● Instructions:
1: In the text on U.S. military spending, by how much did Travis Sharp conclude the Romney budget exceeded the Obama budget over 10 years?
2: Proceed with the text on U.S. military spending, picking up after its final sentence.
** start of Reading text **
How large a military does the U.S. need?

Click to enlarge

A military budget analyst named Travis Sharp did an analysis of Governor Romney’s plan to increase U.S. military spending to 4 percent of Gross Domestic Product, and concluded that, sure enough, the Romney budget was $2 trillion more than the Obama budget over 10 years.

The two lines provide two alternative ways to get to 4 percent of GDP.  The “Romney Ramp Up” line would increase spending by 0.1 of a percent until it reached 4 percent, and then level off.   The “Romney Immediate” line would go immediately to 4 percent and stay there.

Is this too much?  It depends on the mission of the U.S. armed forces.  If the mission is to give the United States full spectrum dominance on every continent, as well as outer space, then 4 percent may not be enough.  But if the mission is to protect United States territory and American citizens, then it probably is too much.

While an Obama administration would spend less on the military than a Romney administration, the mission of the U.S. military would be just as expansive and open-ended.  The difference is that the Obama administration would place greater reliance on the CIA, special forces and flying killer robots and less on regular troops, and would be less likely to attack Iran with troops, but instead content itself with waging war by means of economic blockade, cyber-warfare and state-sponsored terrorism.

During the past 50 years, the U.S. armed forces defeated every enemy they’ve encountered in the field.  But victory in the field proved fruitless, because the U.S. forces have been been unable to compel the civilian population to obey them.  The Taliban in Afghanistan, like the Vietnamese Communists, are ruthless killers and authoritarian rulers, but they are effective ruthless killers.  They are embedded in the population, they know people individually, they can tell friend from foe, which a foreign invader can never do.  Troop buildups and spending on military equipment will not change this.

Here are two more charts, which put U.S. military spending in historic perspective.

The first chart shows U.S. military spending over the years as a percentage of Gross Domestic Product.   What it demonstrates is that if a larger military budget really were necessary for national defense, we Americans could afford to tax ourselves to tax ourselves to pay for it.
** end of Reading text **
** start of Dataset rows **
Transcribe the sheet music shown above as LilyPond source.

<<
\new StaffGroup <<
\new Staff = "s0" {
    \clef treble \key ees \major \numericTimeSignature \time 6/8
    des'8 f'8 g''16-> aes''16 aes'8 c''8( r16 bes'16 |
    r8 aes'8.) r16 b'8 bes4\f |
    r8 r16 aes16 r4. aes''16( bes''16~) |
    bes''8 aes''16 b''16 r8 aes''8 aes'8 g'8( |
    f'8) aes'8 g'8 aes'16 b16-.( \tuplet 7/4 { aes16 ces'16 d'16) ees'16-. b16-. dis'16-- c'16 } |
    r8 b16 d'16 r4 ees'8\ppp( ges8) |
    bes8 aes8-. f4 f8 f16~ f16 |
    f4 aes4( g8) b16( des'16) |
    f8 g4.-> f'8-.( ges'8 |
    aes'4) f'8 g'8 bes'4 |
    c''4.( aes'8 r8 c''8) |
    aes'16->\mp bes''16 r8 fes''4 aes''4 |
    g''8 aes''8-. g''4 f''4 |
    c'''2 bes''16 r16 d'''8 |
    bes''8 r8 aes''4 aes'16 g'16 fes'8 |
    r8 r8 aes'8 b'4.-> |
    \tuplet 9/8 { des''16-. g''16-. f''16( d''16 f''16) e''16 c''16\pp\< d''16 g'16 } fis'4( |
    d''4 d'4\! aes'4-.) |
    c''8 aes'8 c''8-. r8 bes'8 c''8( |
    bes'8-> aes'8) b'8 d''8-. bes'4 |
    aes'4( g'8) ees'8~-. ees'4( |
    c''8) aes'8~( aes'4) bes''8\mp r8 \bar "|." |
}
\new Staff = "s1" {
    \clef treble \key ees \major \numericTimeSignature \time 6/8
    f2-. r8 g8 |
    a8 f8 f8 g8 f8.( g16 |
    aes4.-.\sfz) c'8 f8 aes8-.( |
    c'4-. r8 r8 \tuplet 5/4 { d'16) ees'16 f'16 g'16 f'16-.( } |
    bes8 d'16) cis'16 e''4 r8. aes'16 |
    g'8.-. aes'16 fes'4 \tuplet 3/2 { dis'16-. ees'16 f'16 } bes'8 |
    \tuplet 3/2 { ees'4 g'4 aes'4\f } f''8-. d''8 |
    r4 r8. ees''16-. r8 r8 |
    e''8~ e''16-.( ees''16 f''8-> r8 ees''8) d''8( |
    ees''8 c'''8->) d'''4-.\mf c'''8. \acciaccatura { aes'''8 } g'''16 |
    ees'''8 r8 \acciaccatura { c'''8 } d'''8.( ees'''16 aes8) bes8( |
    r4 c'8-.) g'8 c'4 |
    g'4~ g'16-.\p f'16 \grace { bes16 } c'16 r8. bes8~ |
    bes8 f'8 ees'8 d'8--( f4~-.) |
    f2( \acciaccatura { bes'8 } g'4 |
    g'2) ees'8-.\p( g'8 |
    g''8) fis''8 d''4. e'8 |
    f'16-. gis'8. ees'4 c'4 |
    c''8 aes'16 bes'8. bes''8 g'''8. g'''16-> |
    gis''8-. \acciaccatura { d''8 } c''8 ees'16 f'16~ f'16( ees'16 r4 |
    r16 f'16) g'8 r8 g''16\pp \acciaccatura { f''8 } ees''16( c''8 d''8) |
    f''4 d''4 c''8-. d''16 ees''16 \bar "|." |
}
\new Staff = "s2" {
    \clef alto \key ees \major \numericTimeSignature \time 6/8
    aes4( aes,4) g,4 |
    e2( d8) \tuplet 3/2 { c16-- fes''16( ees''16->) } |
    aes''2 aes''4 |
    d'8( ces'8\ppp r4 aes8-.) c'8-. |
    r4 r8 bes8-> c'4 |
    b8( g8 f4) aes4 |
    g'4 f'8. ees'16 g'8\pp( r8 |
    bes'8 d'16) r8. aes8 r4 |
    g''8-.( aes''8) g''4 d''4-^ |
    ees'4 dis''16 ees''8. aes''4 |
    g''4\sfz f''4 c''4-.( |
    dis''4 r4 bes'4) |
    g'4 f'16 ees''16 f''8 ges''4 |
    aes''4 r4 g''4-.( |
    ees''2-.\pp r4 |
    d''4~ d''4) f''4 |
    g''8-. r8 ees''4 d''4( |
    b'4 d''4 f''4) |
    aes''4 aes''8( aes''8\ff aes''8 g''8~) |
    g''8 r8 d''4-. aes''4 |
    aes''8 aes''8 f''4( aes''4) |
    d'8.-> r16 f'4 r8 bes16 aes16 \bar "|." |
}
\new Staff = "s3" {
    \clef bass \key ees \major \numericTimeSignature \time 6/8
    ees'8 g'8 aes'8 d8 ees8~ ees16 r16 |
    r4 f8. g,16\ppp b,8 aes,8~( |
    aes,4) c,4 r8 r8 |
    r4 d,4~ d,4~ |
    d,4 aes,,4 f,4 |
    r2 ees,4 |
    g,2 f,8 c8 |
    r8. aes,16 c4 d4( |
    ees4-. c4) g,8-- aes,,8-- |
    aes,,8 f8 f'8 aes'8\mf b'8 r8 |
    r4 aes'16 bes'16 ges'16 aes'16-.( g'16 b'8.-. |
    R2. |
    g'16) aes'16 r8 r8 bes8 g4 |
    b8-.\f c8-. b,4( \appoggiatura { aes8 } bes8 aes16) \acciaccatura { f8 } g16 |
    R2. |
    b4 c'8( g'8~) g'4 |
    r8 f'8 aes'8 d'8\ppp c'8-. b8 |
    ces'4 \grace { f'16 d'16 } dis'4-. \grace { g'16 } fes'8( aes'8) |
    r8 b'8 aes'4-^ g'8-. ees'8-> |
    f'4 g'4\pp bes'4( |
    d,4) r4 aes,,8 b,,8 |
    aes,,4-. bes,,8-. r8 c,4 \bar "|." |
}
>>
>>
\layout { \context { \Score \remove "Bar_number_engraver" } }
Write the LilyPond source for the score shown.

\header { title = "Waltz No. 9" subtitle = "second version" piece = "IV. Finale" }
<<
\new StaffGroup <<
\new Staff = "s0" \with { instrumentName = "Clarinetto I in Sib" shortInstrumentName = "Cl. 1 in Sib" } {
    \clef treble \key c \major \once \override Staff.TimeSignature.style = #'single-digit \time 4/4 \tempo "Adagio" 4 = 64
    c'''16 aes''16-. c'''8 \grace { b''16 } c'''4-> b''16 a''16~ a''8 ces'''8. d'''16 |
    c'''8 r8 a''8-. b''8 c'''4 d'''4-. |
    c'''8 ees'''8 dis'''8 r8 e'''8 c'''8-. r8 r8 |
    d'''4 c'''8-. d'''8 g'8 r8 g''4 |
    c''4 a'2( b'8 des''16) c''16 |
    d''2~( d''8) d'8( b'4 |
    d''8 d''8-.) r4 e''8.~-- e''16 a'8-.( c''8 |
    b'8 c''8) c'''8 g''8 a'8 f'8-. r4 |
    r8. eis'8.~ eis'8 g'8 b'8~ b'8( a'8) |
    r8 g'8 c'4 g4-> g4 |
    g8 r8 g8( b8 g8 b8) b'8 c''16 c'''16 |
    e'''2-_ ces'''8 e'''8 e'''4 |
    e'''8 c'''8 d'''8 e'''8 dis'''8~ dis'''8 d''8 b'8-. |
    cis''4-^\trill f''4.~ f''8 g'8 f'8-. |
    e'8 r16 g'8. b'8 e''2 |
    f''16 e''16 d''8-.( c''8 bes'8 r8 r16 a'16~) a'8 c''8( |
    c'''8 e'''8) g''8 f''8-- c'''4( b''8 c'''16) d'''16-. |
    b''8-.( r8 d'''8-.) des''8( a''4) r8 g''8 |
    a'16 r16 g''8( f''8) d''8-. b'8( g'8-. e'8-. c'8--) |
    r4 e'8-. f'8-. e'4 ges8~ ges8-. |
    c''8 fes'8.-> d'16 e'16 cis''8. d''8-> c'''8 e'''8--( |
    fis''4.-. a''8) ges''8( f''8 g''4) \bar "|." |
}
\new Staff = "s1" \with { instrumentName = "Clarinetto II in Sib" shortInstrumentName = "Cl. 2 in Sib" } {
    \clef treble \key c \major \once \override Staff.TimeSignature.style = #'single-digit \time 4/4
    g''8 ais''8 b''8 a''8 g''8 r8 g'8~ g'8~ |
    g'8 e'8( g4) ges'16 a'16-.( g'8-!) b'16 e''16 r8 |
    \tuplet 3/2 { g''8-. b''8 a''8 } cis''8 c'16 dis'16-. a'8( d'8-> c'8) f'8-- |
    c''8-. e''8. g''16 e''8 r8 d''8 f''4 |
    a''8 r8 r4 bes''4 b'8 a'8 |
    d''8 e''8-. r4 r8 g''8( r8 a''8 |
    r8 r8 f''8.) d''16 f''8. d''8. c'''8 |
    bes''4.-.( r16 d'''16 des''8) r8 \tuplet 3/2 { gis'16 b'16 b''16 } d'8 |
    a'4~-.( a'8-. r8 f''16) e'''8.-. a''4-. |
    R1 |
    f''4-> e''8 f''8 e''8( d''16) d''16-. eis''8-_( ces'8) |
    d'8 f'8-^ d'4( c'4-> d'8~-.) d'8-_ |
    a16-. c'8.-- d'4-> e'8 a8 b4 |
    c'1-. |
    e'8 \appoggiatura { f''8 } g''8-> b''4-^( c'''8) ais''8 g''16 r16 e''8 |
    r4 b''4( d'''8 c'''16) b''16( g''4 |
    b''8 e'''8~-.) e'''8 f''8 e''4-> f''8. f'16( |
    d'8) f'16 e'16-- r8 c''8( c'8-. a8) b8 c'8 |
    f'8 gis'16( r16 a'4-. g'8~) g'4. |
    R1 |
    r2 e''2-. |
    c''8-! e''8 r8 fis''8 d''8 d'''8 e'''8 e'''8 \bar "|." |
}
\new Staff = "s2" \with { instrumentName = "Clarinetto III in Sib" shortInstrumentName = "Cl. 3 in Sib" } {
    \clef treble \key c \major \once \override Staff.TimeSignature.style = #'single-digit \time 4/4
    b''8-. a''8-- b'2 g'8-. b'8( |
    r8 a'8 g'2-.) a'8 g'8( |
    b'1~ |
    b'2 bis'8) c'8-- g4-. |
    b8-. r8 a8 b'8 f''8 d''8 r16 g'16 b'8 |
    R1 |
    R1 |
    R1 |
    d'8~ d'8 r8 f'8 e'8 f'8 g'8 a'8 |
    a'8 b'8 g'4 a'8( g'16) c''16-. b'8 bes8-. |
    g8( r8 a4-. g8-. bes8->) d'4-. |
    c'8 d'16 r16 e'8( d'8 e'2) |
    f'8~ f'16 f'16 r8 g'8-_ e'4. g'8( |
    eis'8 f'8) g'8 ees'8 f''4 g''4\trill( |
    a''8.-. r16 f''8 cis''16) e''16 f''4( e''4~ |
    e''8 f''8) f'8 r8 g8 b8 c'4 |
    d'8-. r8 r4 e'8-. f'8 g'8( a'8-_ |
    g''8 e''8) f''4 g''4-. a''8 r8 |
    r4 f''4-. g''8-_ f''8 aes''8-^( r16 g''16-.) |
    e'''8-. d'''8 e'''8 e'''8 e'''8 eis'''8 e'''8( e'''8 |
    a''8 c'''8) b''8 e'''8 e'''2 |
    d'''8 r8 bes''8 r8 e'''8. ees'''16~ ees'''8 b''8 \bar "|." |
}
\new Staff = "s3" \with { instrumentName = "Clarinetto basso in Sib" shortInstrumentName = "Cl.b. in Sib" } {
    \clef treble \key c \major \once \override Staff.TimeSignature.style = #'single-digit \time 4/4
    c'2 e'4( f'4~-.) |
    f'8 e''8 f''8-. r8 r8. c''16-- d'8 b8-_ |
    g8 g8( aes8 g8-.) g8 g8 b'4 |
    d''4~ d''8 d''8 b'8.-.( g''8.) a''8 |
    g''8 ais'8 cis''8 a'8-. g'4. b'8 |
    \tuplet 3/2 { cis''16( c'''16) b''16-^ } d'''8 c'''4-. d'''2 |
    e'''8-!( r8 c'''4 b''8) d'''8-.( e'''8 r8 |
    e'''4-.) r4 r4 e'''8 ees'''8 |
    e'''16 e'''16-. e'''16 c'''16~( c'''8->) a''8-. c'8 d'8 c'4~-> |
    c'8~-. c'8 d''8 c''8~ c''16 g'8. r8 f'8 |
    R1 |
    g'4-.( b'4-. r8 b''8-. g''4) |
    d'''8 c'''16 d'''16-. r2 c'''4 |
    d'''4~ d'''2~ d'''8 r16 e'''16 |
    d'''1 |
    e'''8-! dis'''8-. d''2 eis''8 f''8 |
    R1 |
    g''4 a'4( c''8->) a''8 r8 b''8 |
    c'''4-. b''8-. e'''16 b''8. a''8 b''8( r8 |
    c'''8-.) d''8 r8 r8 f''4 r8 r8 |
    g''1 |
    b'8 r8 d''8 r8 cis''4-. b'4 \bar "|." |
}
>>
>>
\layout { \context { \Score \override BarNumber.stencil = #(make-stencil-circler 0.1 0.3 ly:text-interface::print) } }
** end of Dataset rows **
● Outputs by task:
1: $2 trillion.

2:
Click to enlarge.

The next chart shows U.S. military spending in inflation adjusted dollars.  Note that it does not run past fiscal 2009, which began Oct. 1, 2008.  It is the most up-to-date chart I could find in a Google Image search.

Click to enlarge.

The difference between the two charts reflects the increase in U.S. wealth over the years, so that even though the U.S. government spent just as much on its military during the War on Terror as during the Cold War, it is a smaller percentage of U.S. Gross Domestic Product.   So if it really were necessary to increase the military budget, we Americans could afford to tax ourselves to pay for it.  The question is whether it is necessary.

Former Defense Secretary Robert Gates said that with a smaller military budget, the U.S. armed forces would be able to go fewer places and do fewer things.  That would be a good thing, not a bad thing.

Click on Budget Crunched: The facts of Romney’s proposed $2 trillion defense increase for Travis Sharp’s full explanation of the difference between the Obama and Romney budgets.   Hat tip to Kevin Drum.

The philosopher Hannah Arendt distinguished between violence, which is the ability to threaten people with harm, and power, which is the ability to get people to do as you say.  Click on Overwrought empire: The discrediting of U.S. military power for an article by Tom Englehardt on the inability of the U.S. military to translate its capacity for violence into real power.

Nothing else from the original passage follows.